Bauchspeicheldrüsenkrebs

Bauchspeicheldrüsenkrebs (Pankreaskarzinom)

Da das Pankreaskarzinom im Anfangsstadium keine oder nur leichte unspezifische Beschwerden bereitet, ist die Diagnoseerstellung meist schwierig. Patienten suchen oft erst dann den Arzt auf, wenn sie schon schwere Symptome haben, zum Beispiel eine Gelbsucht oder Oberbauchschmerzen. Meist ist der Bauchspeicheldrüsenkrebs in dieser Situation schon weit fortgeschritten oder hat sogar Metastasen (Tochtergeschwülste) gebildet.

 

Eine Operation kann aber nur dann erfolgen, wenn die Erkrankung frühzeitig entdeckt wird, das heißt, wenn keine Fernmetastasen gefunden wurden und der Tumor die Grenzen der Bauchspeicheldrüse nicht überschritten hat. Nur in dieser Situation gilt der Tumor als prinzipiell heilbar. In diesen Fällen wird meist die so genannte Whipple-Operation durchgeführt. Dabei wird ein großer Teil der Bauchspeicheldrüse, der Zwölffingerdarm (Duodenum) und die unteren 2/3 des Magens entfernt, zusätzlich können die lokalen Lymphknoten ebenfalls entfernt werden. Das Ausmaß der Operation wird individuell angepasst.

 

Stellt sich während der Operation heraus, dass der Patient nicht heilbar ist, kommt ggf. eine palliative Operation in Frage mit dem Ziel, das Befinden des Patienten zu verbessern oder über einen möglichst langen Zeitraum zu erhalten.
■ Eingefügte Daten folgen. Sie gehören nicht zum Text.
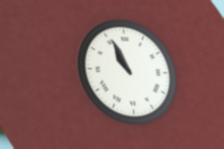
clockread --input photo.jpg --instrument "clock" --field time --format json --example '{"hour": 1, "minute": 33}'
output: {"hour": 10, "minute": 56}
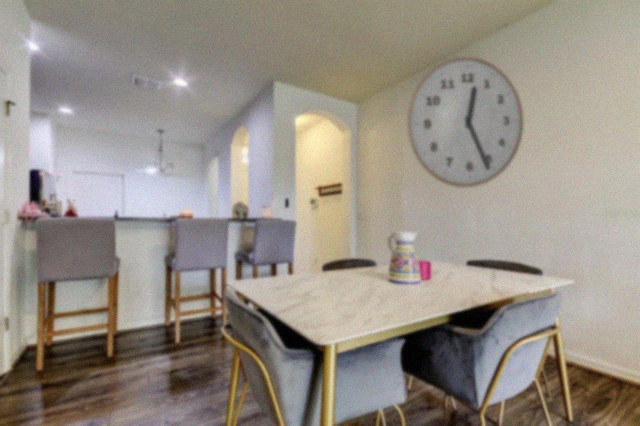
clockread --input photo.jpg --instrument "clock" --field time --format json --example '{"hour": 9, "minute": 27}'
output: {"hour": 12, "minute": 26}
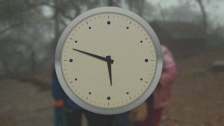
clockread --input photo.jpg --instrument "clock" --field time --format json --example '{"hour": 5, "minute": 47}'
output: {"hour": 5, "minute": 48}
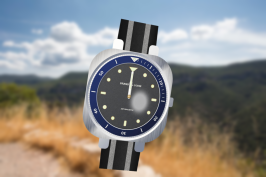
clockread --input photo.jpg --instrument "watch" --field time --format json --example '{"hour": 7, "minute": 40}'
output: {"hour": 12, "minute": 0}
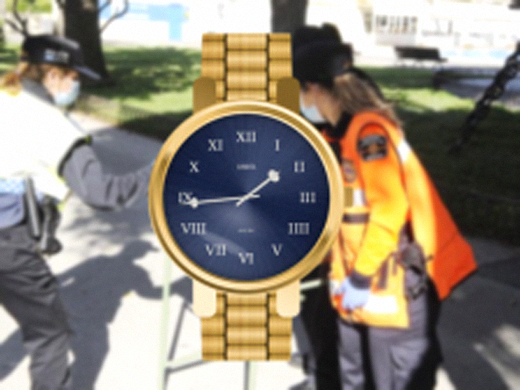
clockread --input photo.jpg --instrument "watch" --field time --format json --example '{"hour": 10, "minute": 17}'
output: {"hour": 1, "minute": 44}
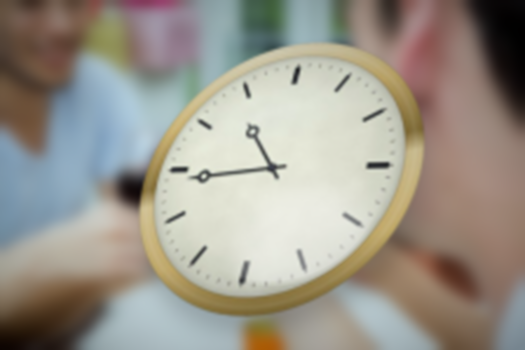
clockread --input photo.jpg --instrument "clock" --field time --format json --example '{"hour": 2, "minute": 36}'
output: {"hour": 10, "minute": 44}
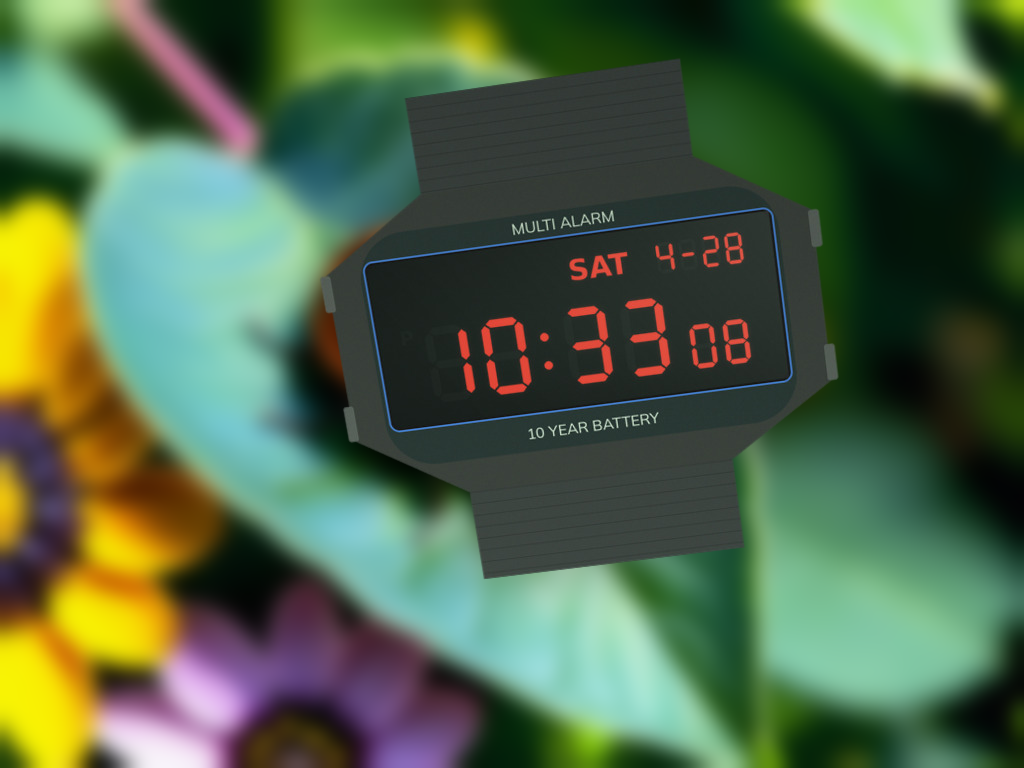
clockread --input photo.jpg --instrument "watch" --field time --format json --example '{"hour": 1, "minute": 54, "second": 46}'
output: {"hour": 10, "minute": 33, "second": 8}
Wenn eine kurative, also heilende, Therapie möglich ist, hat das je nach Ausmaß der entfernten Bauchspeicheldrüse zur Folge, dass der Patient nicht mehr in ausreichendem Maße Pankreasenzyme bildet und er diese lebenslang als Medikamente zu sich nehmen muss, damit die Verwertung der Nahrung gewährleistet ist. Ferner kann ein Diabetes mellitus (Zuckerkrankheit) die Folge sein, weil die Bauchspeicheldrüse auch für die Produktion des Insulins verantwortlich ist. Ein betroffener Patient muss also lernen, mit den genannten Enzymen und dem Insulin umzugehen. Außerdem benötigt er diätetische Beratung.
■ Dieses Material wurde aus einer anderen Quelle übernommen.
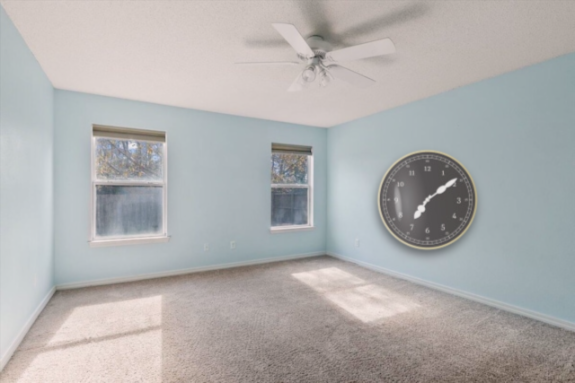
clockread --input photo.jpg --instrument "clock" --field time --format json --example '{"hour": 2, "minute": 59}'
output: {"hour": 7, "minute": 9}
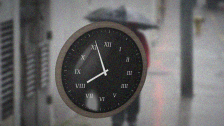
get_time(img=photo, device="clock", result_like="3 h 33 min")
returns 7 h 56 min
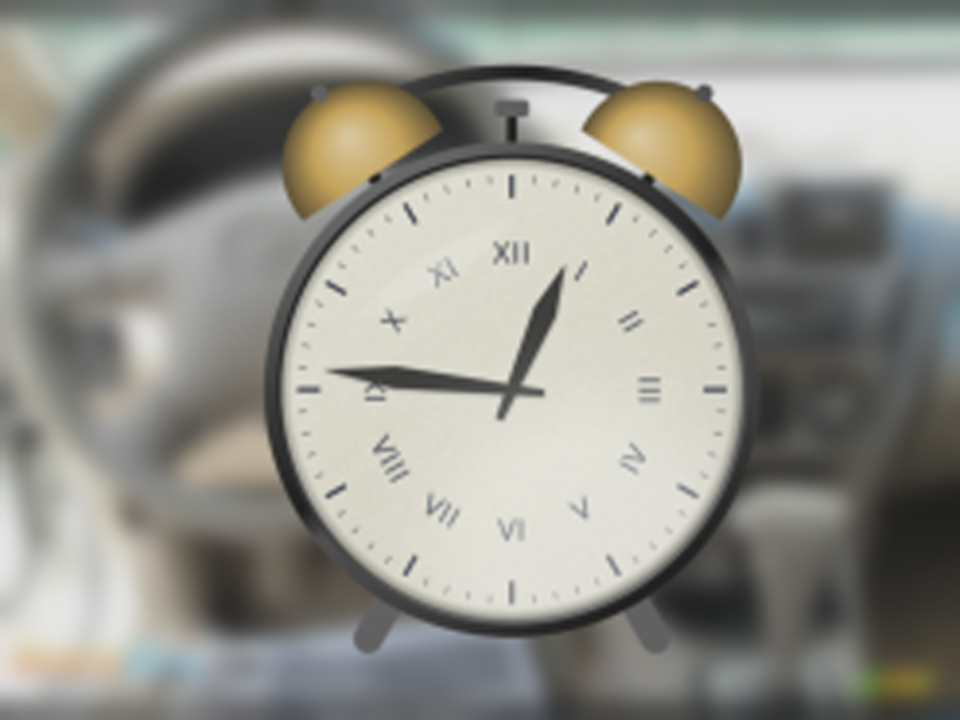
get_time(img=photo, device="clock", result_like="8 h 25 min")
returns 12 h 46 min
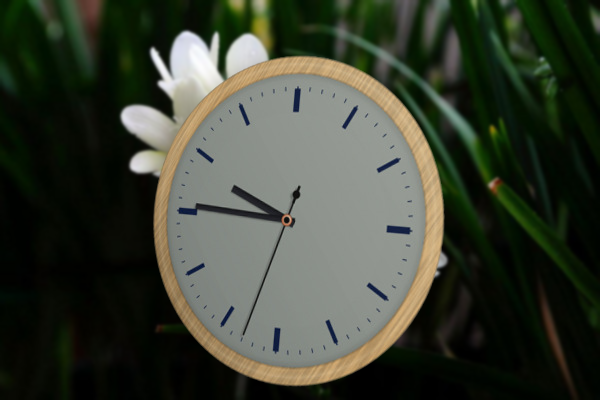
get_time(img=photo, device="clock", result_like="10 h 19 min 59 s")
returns 9 h 45 min 33 s
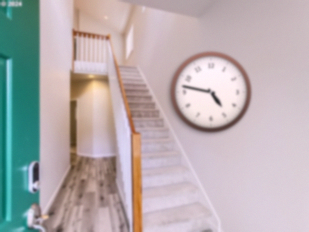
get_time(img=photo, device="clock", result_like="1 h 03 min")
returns 4 h 47 min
Ist eine Entfernung des Tumors durch eine Operation nicht möglich, wird durch Bestrahlung und Chemotherapie versucht, die Lebenserwartung zu verlängern. Eine Heilung ist dadurch aber nicht möglich. Hierbei kommen verschiedene Medikamente zum Einsatz, oftmals auch eine Kombination von Bestrahlung und Chemotherapie. Bis heute gibt es da aber noch keine Standardtherapie, deswegen sollten alle Patienten innerhalb von kontrollierten Studien behandelt werden. Allerdings muss auch hier sorgfältig zwischen voraussichtlicher Lebenserwartung und Beeinträchtigung der Lebensqualität durch Nebenwirkungen der Therapie abgewogen werden.

Wenn der fortgeschrittene Tumor zu einem Verschluss der ableitenden Gallenwege führt, so kann oftmals auf endoskopischem Wege im Rahmen einer Gallespiegelung (=ERCP) durch Einlage eines kleinen Röhrchens der Abfluss der Galle in den Zwölffingerdarm wiederhergestellt und die akute Gelbsucht und der Gallestau beseitigt werden. Diese Röhrchen werden in der Regel in einem Abstand von 2 – 3 Monaten gewechselt, um einem Verschluss vorzubeugen.

Insbesondere wenn ein fortgeschrittenes Tumorstadium vorliegt, ist die Prognose ausgesprochen schlecht. Die 5-Jahres-Überlebensrate liegt in fast allen Beobachtungen unter 1%. Wenn bereits Metastasen vorliegen, sterben die meisten Patienten innerhalb des ersten Jahres nach Diagnosestellung. Bei nur 10 bis 20% der Patienten kann eine komplette Resektion angestrebt werden. Bei diesen sehr radikalen Operationen (wie oben beschrieben) haben etwa 10% schwerwiegende Nebenwirkungen. Von den Patienten, die kurativ operiert werden können und bei denen der Tumor nur bis zu 2 cm groß war, besteht eine Überlebensrate von nahezu 40% nach zwei Jahren.

Insgesamt ist die Überlebensrate, wenn alle Tumorstadien gemeinsam betrachtet werden, nach fünf Jahren kleiner als 1%. Das heißt, dass nach fünf Jahren von 100 Patienten mit einem Pankreaskarzinom (nach Diagnosestellung) nur noch ein Patient am Leben ist.